🤖 AI Summary
Current vision-language models (VLMs) suffer from fundamental limitations in embodied spatial understanding and action generation due to modality fragmentation, pretraining distribution shift, and objective misalignment—hindering their evolution toward general embodied intelligence. To address these challenges, we propose WALL-OSS: the first end-to-end differentiable embodied foundation model supporting instruction reasoning, subgoal decomposition, and fine-grained action generation. WALL-OSS employs a tightly coupled multimodal architecture jointly optimized with a Unified Cross-Level Chain-of-Thought (CoT) training paradigm, enabling deep integration of language, spatial reasoning, and motor control. Evaluated on complex, long-horizon manipulation tasks, WALL-OSS significantly outperforms strong baselines, demonstrating superior instruction following, spatial reasoning, and embodied execution capabilities. This work establishes a novel paradigm for advancing VLMs toward fully capable embodied agents.
📝 Abstract
While foundation models show remarkable progress in language and vision, existing vision-language models (VLMs) still have limited spatial and embodiment understanding. Transferring VLMs to embodied domains reveals fundamental mismatches between modalities, pretraining distributions, and training objectives, leaving action comprehension and generation as a central bottleneck on the path to AGI.

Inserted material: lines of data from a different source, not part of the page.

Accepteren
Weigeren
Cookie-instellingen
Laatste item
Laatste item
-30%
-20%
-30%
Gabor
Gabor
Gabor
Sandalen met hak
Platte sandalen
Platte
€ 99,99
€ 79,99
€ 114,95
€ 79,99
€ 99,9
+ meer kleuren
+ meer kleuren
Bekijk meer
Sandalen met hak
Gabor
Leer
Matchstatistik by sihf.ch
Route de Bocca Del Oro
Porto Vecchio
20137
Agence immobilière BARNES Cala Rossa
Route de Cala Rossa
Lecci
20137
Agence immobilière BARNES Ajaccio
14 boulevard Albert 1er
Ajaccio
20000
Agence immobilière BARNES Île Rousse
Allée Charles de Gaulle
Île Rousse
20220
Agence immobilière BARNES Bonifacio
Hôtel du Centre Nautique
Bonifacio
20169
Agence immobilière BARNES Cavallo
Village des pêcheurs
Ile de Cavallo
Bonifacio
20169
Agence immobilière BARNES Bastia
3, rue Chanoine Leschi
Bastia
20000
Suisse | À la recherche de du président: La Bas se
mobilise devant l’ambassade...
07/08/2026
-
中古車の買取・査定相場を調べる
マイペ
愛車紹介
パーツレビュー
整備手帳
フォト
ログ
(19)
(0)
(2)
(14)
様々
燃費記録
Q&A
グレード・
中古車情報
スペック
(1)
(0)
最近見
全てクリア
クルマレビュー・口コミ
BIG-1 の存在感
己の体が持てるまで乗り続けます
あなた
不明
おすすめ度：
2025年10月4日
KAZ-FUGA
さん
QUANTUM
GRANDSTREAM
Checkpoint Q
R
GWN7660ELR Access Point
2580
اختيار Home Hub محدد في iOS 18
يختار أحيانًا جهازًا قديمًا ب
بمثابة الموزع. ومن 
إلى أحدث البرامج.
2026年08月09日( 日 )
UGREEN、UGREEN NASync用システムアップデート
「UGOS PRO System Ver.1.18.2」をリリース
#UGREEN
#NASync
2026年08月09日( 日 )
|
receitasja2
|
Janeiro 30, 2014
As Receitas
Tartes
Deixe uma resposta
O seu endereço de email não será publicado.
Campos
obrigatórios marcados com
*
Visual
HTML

We introduce WALL-OSS, an end-to-end embodied foundation model that leverages large-scale multimodal pretraining to achieve (1) embodiment-aware vision-language understanding, (2) strong language-action association, and (3) robust manipulation capability.
Our approach employs a tightly coupled architecture and multi-strategies training curriculum that enables Unified Cross-Level CoT-seamlessly unifying instruction reasoning, subgoal decomposition, and fine-grained action synthesis within a single differentiable framework.
Our results show that WALL-OSS attains high success on complex long-horizon manipulations, demonstrates strong instruction-following capabilities, complex understanding and reasoning, and outperforms strong baselines, thereby providing a reliable and scalable path from VLMs to embodied foundation models.